I love a good salad, especially when the temperatures have reached over 100 degrees.
My Indian Chickpea and Corn Salad is a perfect warm weather dish!
This salad goes together in about five minutes. I used organic canned corn and chickpeas.
Make sure you rinse the corn and chickpeas under cold water and don't forget to drain them well.
Next I made up a quick marinade of honey, lemon juice, olive oil, and wonderful Indian spices.
Toss everything together and that's it! I allowed my salad to chill in the fridge for about 30 minutes to blend the flavors.
All done and ready to eat. I served this salad with pita and naan bread. I also had a side of corn chips.
I know I call this a salad but it's more like a kicked up salsa.
At the Indian restaurant I first tried this salad at, it was called Chaat Salad.

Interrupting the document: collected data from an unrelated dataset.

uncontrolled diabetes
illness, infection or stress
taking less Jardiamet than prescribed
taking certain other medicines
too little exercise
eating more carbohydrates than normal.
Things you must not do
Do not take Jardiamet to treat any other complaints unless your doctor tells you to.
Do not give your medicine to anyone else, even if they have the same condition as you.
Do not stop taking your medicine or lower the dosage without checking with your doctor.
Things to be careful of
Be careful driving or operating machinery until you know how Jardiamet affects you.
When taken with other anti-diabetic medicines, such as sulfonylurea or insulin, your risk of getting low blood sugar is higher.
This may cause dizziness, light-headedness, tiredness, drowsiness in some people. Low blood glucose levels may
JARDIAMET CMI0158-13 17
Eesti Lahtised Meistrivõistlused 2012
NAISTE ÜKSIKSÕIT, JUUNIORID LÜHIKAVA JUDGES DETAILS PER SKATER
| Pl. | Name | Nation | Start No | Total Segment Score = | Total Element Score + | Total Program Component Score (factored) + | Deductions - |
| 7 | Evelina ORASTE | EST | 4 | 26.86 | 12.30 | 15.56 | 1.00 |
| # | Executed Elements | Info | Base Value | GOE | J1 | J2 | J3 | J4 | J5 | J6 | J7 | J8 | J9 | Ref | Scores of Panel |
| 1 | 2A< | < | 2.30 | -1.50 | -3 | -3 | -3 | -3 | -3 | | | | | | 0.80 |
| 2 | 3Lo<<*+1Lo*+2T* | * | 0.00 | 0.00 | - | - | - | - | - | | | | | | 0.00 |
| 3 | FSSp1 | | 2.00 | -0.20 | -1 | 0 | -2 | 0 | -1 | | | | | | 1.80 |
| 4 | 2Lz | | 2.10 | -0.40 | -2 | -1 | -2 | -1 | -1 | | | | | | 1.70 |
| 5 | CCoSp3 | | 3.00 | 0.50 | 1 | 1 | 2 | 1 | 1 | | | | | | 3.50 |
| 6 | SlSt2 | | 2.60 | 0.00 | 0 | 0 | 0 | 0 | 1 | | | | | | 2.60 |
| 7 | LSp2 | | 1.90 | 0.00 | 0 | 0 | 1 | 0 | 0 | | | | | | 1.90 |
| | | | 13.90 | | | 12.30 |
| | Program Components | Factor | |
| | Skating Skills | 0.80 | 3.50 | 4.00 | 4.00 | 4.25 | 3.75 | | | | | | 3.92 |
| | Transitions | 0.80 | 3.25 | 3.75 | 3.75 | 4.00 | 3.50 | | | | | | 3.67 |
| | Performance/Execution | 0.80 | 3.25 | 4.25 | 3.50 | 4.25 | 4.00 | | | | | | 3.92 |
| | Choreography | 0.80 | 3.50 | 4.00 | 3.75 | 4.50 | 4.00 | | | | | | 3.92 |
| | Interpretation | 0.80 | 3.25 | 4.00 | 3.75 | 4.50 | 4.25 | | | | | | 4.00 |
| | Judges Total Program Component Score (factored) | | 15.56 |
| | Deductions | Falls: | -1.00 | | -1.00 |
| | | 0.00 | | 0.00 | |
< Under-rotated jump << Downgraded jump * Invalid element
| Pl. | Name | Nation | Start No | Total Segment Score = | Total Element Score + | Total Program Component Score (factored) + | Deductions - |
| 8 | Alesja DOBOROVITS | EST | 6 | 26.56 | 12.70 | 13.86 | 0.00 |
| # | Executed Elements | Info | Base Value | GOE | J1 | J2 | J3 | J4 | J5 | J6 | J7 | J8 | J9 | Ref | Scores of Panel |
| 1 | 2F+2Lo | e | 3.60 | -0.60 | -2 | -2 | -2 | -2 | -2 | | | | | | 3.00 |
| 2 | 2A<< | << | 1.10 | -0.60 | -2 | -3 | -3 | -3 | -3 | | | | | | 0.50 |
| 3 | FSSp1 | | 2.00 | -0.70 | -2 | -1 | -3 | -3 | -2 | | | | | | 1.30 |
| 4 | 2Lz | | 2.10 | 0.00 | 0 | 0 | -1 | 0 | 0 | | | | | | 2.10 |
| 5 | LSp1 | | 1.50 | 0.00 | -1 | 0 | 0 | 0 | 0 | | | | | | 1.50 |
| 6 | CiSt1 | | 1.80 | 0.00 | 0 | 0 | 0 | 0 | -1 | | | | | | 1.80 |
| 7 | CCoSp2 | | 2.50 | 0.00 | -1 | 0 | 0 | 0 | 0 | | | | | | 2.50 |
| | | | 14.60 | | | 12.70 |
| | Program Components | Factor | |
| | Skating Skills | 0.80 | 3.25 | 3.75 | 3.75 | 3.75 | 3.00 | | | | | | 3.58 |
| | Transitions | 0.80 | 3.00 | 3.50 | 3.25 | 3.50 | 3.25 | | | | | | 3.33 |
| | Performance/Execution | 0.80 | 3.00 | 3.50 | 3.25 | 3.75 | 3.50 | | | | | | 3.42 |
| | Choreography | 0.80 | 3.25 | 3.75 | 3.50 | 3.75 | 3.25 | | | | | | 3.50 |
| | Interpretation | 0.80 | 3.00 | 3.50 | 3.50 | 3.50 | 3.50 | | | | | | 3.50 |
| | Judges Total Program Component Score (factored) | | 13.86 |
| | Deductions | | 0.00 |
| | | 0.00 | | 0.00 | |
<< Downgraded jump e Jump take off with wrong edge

It's so quick and simple, and don't forget healthy.
Enjoy.
Indian Chickpea and Corn Salad
Prep Time: 5 minutes
Total Time: 5 minutes
Servings: 4
Ingredients:
2 cups organic chickpeas, canned
2 cups organic corn, canned
1 cup tomato, seeded, diced
1/2 cup bell pepper, diced
1/4 cup red onion, diced
1/4 cup cilantro, minced
2 cloves garlic, minced
2 tablespoons lemon juice
2 tablespoons olive oil
1 tablespoon honey
1/2 teaspoon turmeric powder
1/2 teaspoon Marsala powder
1/2 teaspoon black pepper
1/2 teaspoon cumin
1/2 teaspoon ginger powder
pinch of salt
Directions:
Rinse corn and chickpeas, drain well. Place all veggies and beans into a large bowl.
Mix spices, lemon juice, olive oil and honey.
Pour marinade over veggies, mix well. Chill for about 30 minutes.
Serve with chips, pita or naan bread.